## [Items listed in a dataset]
▼▼▼
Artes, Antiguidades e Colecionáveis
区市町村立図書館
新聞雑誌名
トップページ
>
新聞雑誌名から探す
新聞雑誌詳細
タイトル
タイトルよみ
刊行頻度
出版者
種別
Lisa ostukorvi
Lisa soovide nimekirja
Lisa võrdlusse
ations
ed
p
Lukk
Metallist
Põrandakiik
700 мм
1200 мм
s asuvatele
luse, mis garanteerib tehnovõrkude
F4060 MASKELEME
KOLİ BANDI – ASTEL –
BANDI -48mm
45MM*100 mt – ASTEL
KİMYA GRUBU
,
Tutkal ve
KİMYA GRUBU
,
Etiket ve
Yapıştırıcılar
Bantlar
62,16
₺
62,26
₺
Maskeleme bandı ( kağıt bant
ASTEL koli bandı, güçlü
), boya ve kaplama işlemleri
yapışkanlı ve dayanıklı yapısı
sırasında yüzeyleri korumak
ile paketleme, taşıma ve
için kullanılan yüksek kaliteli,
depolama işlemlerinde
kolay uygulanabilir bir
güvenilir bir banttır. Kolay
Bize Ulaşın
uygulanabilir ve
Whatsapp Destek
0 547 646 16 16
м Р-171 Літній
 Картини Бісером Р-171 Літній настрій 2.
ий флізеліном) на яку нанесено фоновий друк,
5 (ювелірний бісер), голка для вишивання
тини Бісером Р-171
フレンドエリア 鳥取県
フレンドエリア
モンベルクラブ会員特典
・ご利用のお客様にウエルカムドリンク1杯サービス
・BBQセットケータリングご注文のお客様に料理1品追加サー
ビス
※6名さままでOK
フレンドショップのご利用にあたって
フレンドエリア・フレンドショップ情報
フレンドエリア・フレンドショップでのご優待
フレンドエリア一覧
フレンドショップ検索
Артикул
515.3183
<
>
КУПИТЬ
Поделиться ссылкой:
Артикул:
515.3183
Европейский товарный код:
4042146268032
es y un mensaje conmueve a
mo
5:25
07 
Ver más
▲▲▲
In the lines above, find each one with "Бісером" and list it.

 Картини Бісером Р-171 Літній настрій 2.
тини Бісером Р-171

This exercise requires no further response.